TASK BRIEF: Look below for the line with "pinky pip: (515, 676)"; begin the copy there and stop after the line with "ring pip: (336, 240)", keeping the text exact and the pictures out.

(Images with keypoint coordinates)
++++++++++

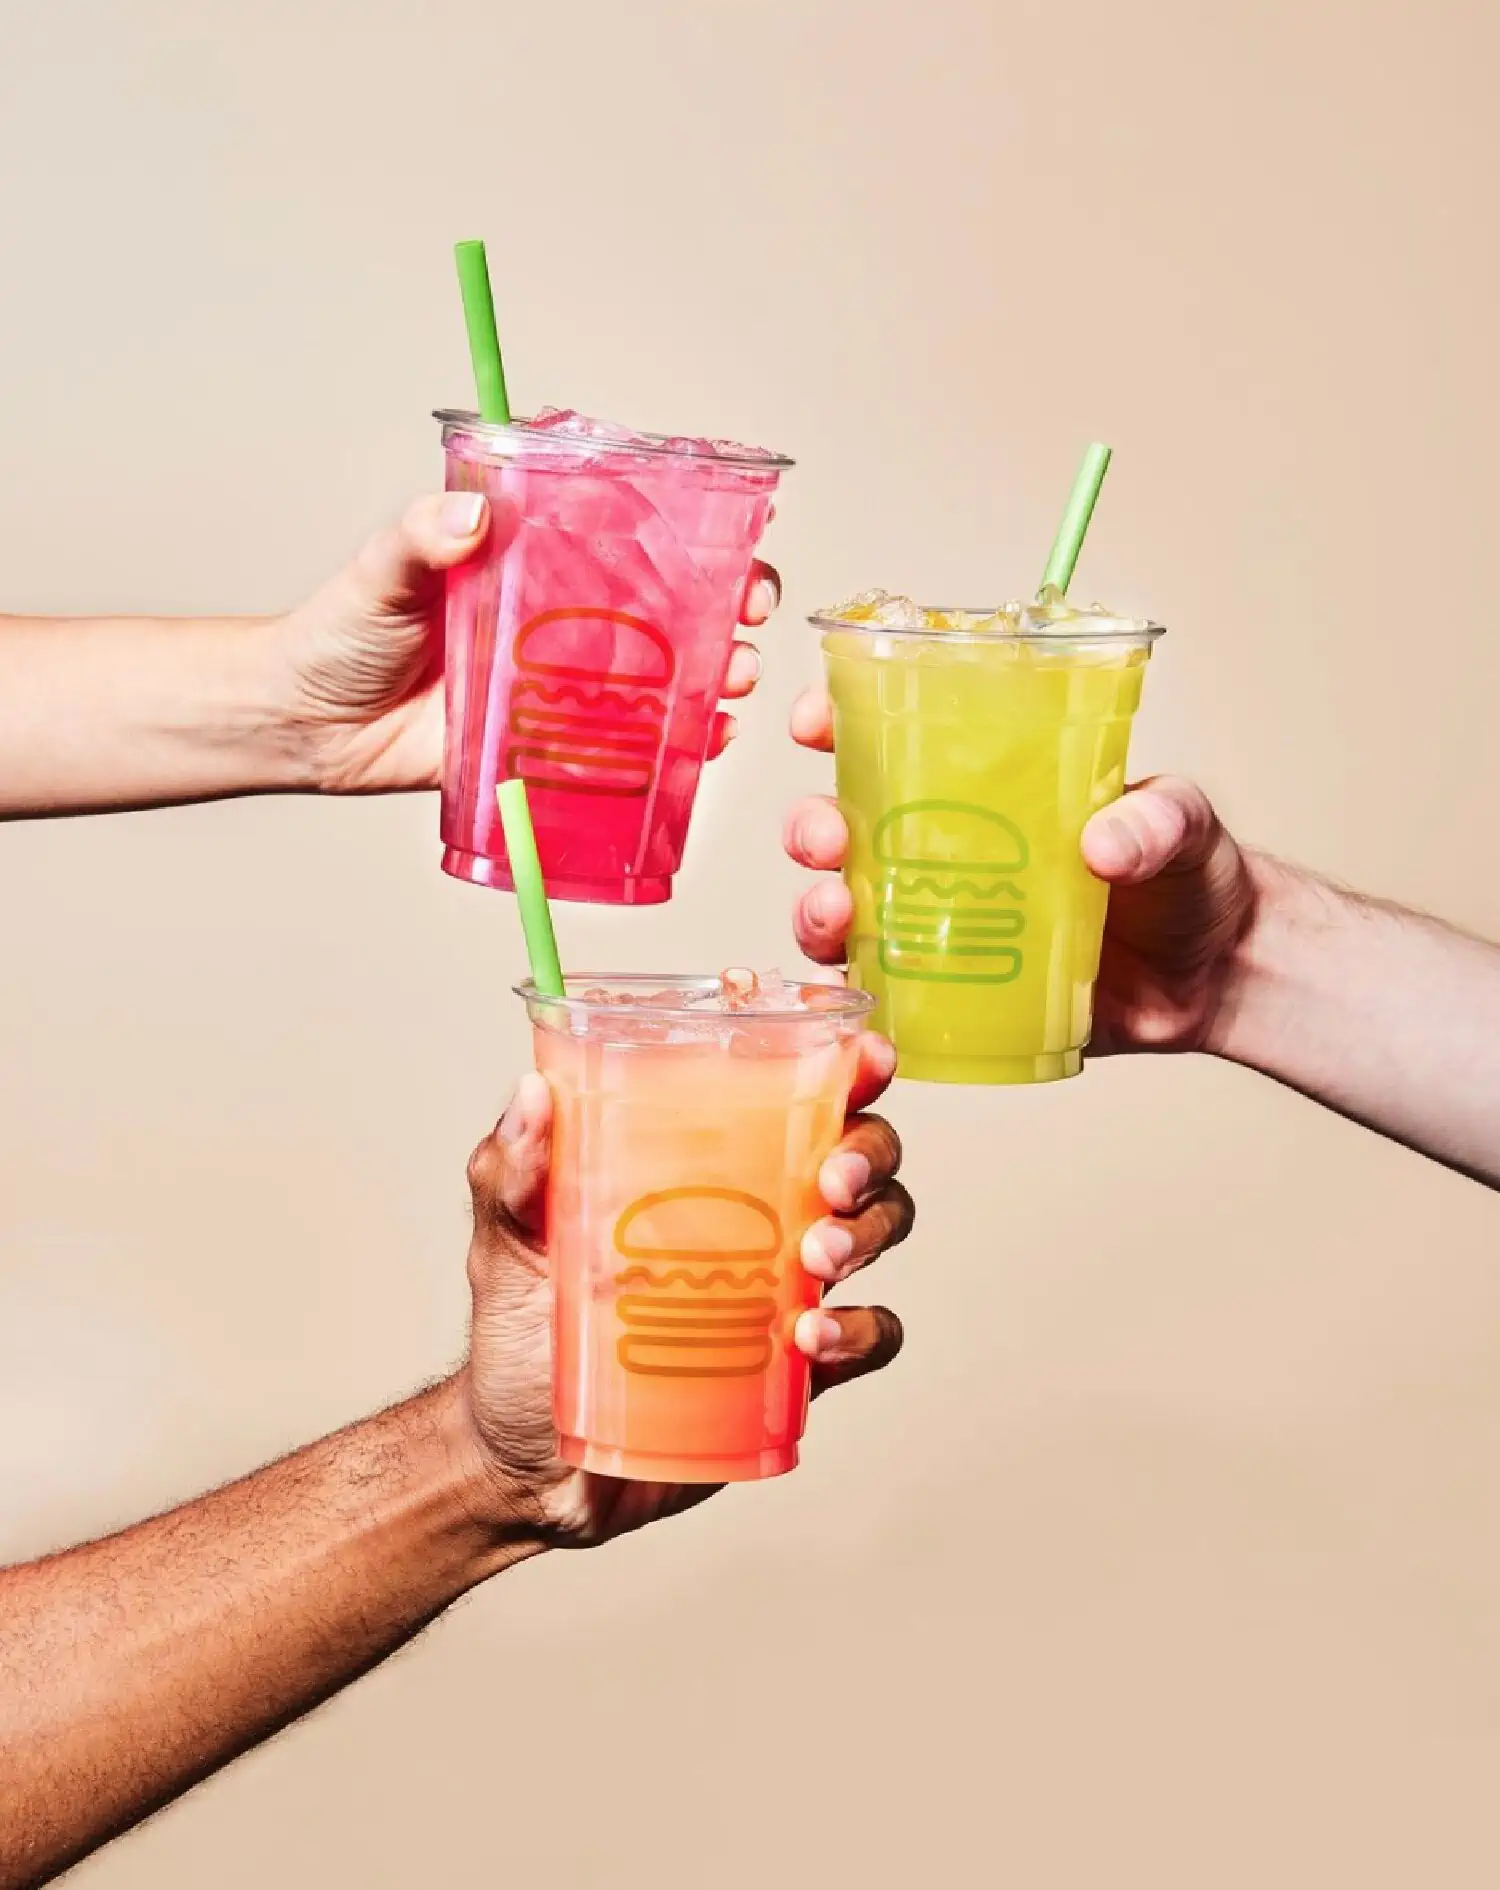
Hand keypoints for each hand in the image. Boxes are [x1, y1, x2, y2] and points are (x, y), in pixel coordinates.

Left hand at [273, 493, 781, 794]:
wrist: (304, 725)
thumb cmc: (339, 632)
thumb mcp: (382, 570)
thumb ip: (421, 537)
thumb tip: (470, 514)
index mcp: (533, 558)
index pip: (627, 532)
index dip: (690, 532)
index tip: (729, 537)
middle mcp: (562, 617)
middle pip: (667, 604)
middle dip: (725, 608)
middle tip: (746, 615)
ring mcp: (562, 684)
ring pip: (661, 675)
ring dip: (715, 676)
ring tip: (735, 680)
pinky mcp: (550, 746)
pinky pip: (625, 748)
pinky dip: (674, 746)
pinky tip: (707, 741)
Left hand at [452, 1034, 912, 1547]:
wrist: (528, 1461)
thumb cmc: (520, 1331)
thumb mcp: (505, 1236)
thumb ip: (512, 1168)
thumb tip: (532, 1093)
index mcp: (704, 1155)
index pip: (790, 1084)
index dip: (841, 1058)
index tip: (856, 1050)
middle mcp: (760, 1208)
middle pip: (859, 1149)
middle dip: (868, 1149)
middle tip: (832, 1178)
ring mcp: (784, 1286)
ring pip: (878, 1228)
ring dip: (869, 1232)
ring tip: (818, 1258)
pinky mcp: (796, 1368)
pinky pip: (867, 1337)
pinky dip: (860, 1330)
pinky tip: (813, 1337)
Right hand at [784, 683, 1255, 1056]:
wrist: (1220, 976)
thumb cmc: (1191, 876)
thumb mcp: (1183, 822)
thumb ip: (1156, 819)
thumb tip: (1102, 842)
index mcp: (980, 787)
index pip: (886, 742)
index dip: (833, 724)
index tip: (814, 719)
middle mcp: (942, 853)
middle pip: (840, 832)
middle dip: (810, 828)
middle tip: (828, 837)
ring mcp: (943, 927)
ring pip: (845, 916)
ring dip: (817, 913)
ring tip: (838, 914)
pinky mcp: (956, 996)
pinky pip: (887, 999)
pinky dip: (857, 1001)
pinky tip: (859, 1001)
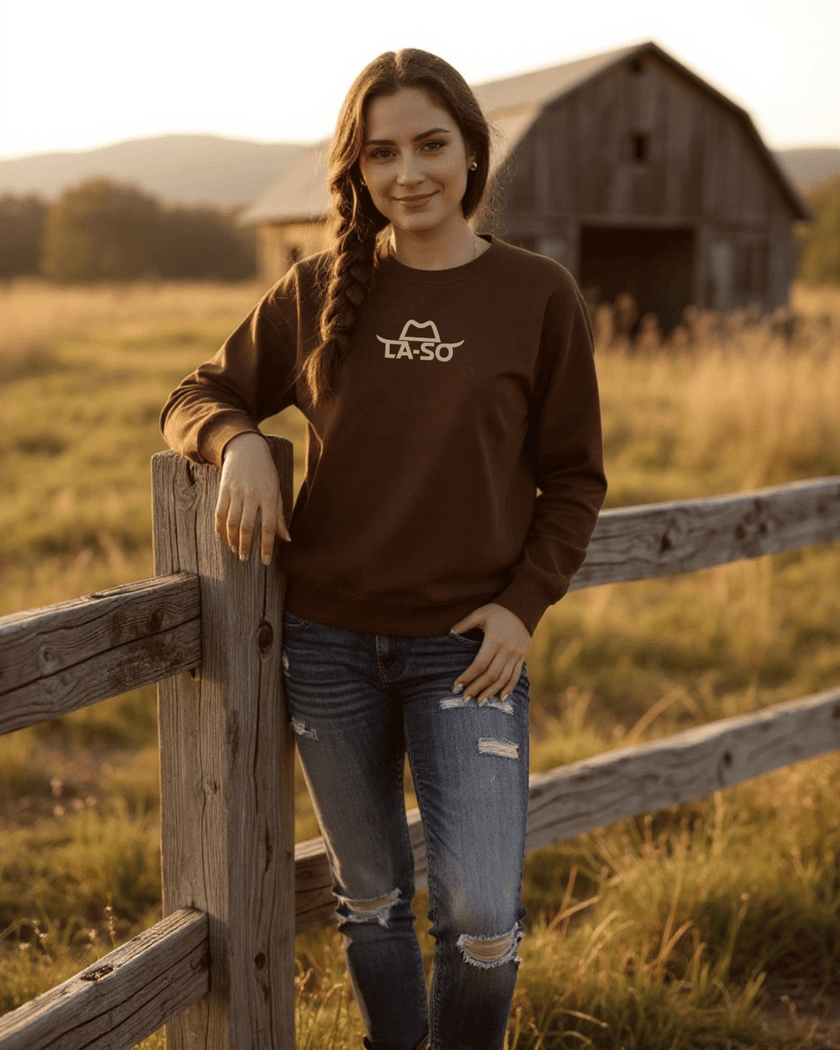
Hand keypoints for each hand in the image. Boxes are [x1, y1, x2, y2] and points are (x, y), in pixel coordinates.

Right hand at [214, 432, 290, 564]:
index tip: (266, 562)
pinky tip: (221, 537)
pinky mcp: (224, 489)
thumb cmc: (266, 473)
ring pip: (232, 522)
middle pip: (247, 527)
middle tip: (245, 560)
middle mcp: (253, 496)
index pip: (269, 527)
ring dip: (233, 540)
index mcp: (269, 498)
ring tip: (235, 551)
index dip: (267, 546)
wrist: (247, 449)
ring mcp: (237, 492)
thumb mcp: (277, 492)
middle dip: (246, 546)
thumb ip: (279, 516)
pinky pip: (219, 512)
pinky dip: (219, 527)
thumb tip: (286, 539)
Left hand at [451, 603, 529, 702]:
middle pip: (490, 675)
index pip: (479, 665)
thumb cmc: (498, 610)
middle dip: (476, 689)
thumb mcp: (479, 614)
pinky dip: (508, 688)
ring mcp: (515, 655)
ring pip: (503, 679)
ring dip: (491, 692)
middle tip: (464, 699)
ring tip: (480, 702)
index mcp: (494, 641)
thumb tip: (449, 633)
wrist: (524, 607)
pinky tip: (501, 698)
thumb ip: (464, 624)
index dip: (467, 677)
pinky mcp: (521, 657)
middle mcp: (506, 651)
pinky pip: (515, 676)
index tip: (456, 686)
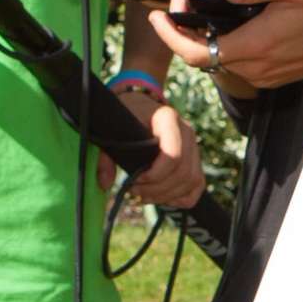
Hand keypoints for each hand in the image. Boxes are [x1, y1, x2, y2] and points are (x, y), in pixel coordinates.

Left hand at [102, 0, 302, 93]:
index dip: (170, 36)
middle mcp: (257, 66)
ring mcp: (266, 73)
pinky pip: (239, 62)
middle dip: (185, 27)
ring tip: (204, 4)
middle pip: (203, 55)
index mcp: (255, 45)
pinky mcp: (276, 73)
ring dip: (205, 35)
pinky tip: (228, 20)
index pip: (195, 52)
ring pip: (220, 59)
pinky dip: (224, 43)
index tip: (159, 16)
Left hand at [116, 84, 207, 210]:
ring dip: (168, 196)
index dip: (155, 175)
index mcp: (167, 118)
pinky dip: (182, 197)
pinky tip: (162, 197)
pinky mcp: (195, 158)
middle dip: (158, 190)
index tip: (134, 181)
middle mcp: (186, 131)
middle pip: (183, 172)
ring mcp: (194, 144)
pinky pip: (197, 184)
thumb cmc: (126, 115)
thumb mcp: (111, 128)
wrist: (140, 104)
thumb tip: (104, 183)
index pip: (173, 155)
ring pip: (192, 180)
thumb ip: (105, 156)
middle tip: (135, 192)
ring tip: (145, 196)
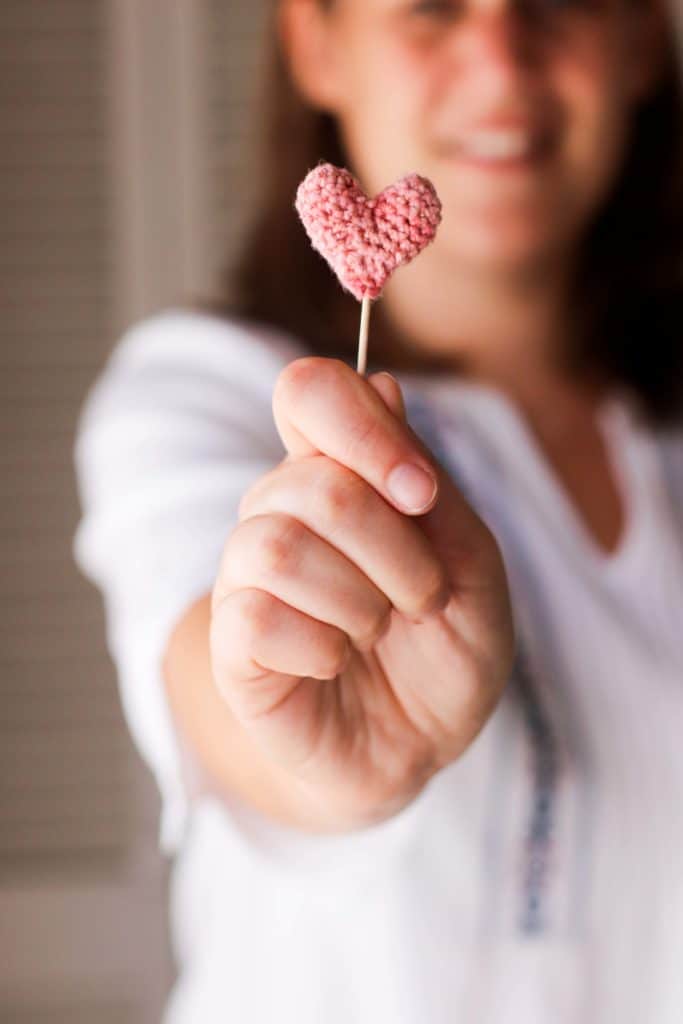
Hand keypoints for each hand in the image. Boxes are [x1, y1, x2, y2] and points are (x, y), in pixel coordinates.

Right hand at [210, 357, 514, 831]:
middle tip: (422, 598)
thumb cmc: (448, 646)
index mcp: (339, 474)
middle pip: (314, 484)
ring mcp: (247, 575)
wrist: (423, 742)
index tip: (421, 494)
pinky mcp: (230, 643)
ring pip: (275, 544)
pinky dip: (321, 648)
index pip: (309, 391)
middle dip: (394, 552)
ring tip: (377, 631)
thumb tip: (381, 381)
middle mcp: (281, 511)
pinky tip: (335, 663)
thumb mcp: (472, 560)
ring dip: (358, 602)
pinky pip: (255, 617)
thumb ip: (426, 478)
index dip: (362, 428)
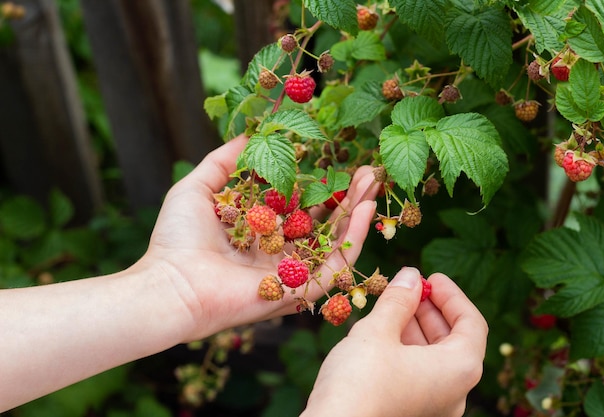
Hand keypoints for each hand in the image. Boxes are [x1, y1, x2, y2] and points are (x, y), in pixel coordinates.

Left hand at [141, 134, 378, 340]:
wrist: (171, 284)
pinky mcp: (300, 288)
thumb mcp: (198, 188)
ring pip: (336, 240)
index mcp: (260, 233)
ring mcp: (293, 271)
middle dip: (346, 194)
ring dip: (357, 210)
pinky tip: (364, 208)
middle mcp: (279, 252)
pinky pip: (337, 263)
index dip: (319, 184)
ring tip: (373, 181)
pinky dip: (354, 236)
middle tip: (366, 169)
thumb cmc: (177, 240)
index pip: (299, 206)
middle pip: (324, 222)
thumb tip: (248, 134)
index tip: (335, 159)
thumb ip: (223, 162)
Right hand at [302, 268, 487, 416]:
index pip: (472, 324)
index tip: (430, 277)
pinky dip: (407, 348)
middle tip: (410, 287)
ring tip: (392, 304)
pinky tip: (384, 331)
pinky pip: (419, 373)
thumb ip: (399, 300)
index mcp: (459, 370)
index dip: (452, 296)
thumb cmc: (359, 381)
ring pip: (434, 358)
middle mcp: (454, 393)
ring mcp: (433, 406)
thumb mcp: (378, 331)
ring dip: (416, 326)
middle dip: (431, 309)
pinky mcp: (411, 412)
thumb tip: (410, 275)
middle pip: (454, 341)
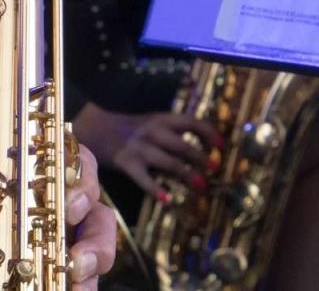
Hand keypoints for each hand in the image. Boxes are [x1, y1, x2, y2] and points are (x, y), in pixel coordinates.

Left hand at [0, 129, 114, 290]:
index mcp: (9, 165)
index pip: (58, 152)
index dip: (71, 161)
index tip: (63, 176)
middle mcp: (30, 200)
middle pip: (85, 196)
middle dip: (88, 206)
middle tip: (71, 217)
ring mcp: (33, 240)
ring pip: (89, 240)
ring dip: (96, 251)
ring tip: (77, 266)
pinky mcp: (27, 276)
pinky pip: (67, 282)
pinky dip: (78, 285)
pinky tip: (71, 287)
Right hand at [73, 103, 220, 196]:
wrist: (96, 128)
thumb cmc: (132, 129)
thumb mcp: (153, 122)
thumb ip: (174, 131)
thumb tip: (205, 146)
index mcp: (161, 119)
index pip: (190, 122)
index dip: (209, 133)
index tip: (222, 145)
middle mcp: (152, 132)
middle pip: (182, 145)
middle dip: (201, 157)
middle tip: (215, 168)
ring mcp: (139, 148)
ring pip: (168, 162)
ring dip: (186, 174)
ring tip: (201, 186)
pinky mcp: (126, 163)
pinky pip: (143, 178)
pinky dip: (155, 189)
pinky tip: (166, 198)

++++++++++

ANSWER TO THIS EXERCISE:
pinky pip: (515, 676)
index tip: (456, 686)
Hand keypoints for each hand in the image. Boxes are [x1, y1, x2, y2] and points are (x, y), in pixel coordinates.

Left hand at [102, 0, 302, 93]:
index dip: (170, 36)
middle mcp: (257, 66)
ring mcp: (266, 73)
pinky pip: (239, 62)
middle dip: (185, 27)
ring tip: (204, 4)
middle pip: (203, 55)
index mcp: (255, 45)
pinky mcp: (276, 73)
ring dip: (205, 35)
pinky tip: (228, 20)
index pip: (195, 52)
ring pip: (220, 59)
pinky dip: (224, 43)
index tip: (159, 16)
Left hand at [116, 84, 207, 210]:
ring dip: (168, 196)
index dip: (155, 175)
index mcp: (167, 118)
pinky dip: (182, 197)
pinky tip: (162, 197)
pinky mcp: (195, 158)
middle dip: (158, 190)
index tip: (134, 181)
middle mcp: (186, 131)
middle pip: (183, 172)
ring mcp: (194, 144)
pinky pip: (197, 184)
thumb cmc: (126, 115)
thumb mcp: (111, 128)
wrist: (140, 104)
thumb tip: (104, 183)
index pip: (173, 155)
ring pip: (192, 180)
thumb ip: (105, 156)
middle tip: (135, 192)
ring tip: (145, 196)
Hand keypoints for each hand in the image. Boxes are [x1, y1, x2, y2] and points are (x, y), in pixel coordinates.

Right hand at [210, 357, 514, 831]:
middle tip: (422, 598)
thumb cmc: (448, 646)
index mcp: (339, 474)
middle pip: (314, 484)
ring mcp: (247, 575)
wrist: (423, 742)
index tip: (421, 494)
pinky mcp: (230, 643)
ring pip: (275, 544)
pinky dip: (321, 648)
index pip: (309, 391)
middle dip: (394, 552)
ring tip: (377, 631)
thumb tip: (381, 381)
middle mcp: (281, 511)
pinky tip: (335, 663)
thumb mcp: (472, 560)
ring dip: (358, 602)
pinky pip: (255, 617)
thumb ip: (426, 478)
index dip: (362, 428)
Hand keypoints for each hand in the image. Boxes are [x1, y1, x2, y2] and points are (x, y), in pixel coordinates.

Left hand at [141, 134, 378, 340]:
wrist: (171, 284)
pinky mcp: (300, 288)
thumb mcp: (198, 188)
ring pip: (336, 240)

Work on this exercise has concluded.